A former US administration official says China can ruin the US dollar and economy by dumping its “massive dollar-denominated financial assets on the market.”
Dr. Paul Craig Roberts, who was Assistant Secretary of the US Treasury Department in the Reagan administration and associate editor of the Wall Street Journal, made the remarks in an article published on Friday.
Despite unending provocations from neoconservatives in Washington, Dr. Roberts wrote that China and Russia are exercising patience because they know some “fools” in the US could “resort to their nuclear weapons, and the entire world would be lost.”

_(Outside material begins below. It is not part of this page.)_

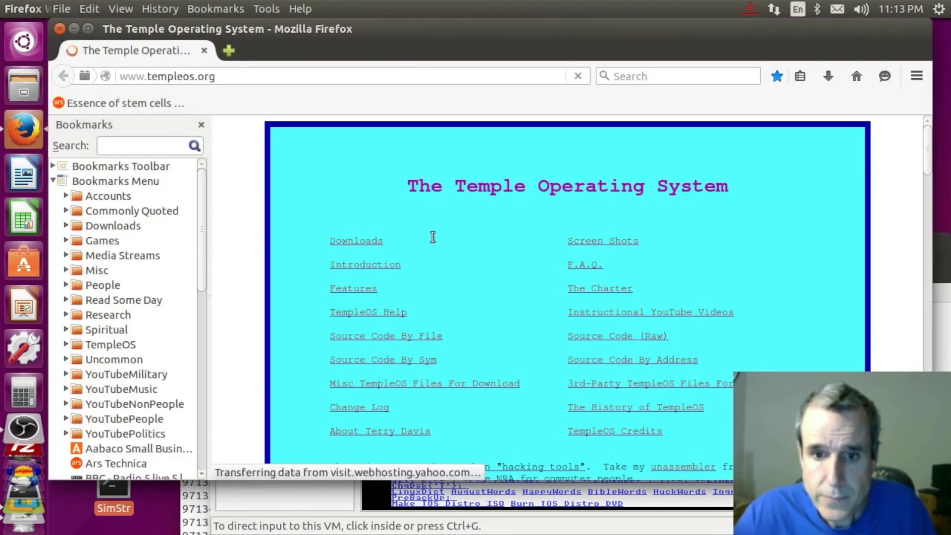
scroll(451, 338, down, 1)
- Browse the templeos.org misc downloads into Games/ and view the Rocks.html source
click(444, 342)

He added that if the US persisted with its provocations, China and Russia could decide to retaliate by using economic cards.
“All China needs to do is to dump its massive dollar-denominated financial assets on the market, all at once,” he noted.
“In order to avoid US financial collapse, the Federal Reserve would have to print massive amounts of new dollars with which to purchase the dumped Chinese holdings,” the former Treasury official added.
“The Chinese government then dumps the massive holdings of dollars it has received from its selloff of dollar-dominated financial instruments,” he further said.
“Now what happens? The Fed can print dollars with which to purchase the dumped Chinese holdings, but the Fed cannot print foreign currencies with which to buy up the dumped dollars,” he continued.
He warned that the massive supply of dollars dumped in the market by Beijing “would have no takers,” leading to a drastic devaluation of the dollar as well as the economic, social, and political chaos in the United States.
As part of a new strategy to “pivot” US military presence toward the Asia-Pacific, the United States is encircling China with a chain of small air bases and military ports, a strategy many analysts believe could lead to a direct confrontation between the two adversaries.
The US has also entered what many observes call an “economic war” with Russia over the crisis in Ukraine.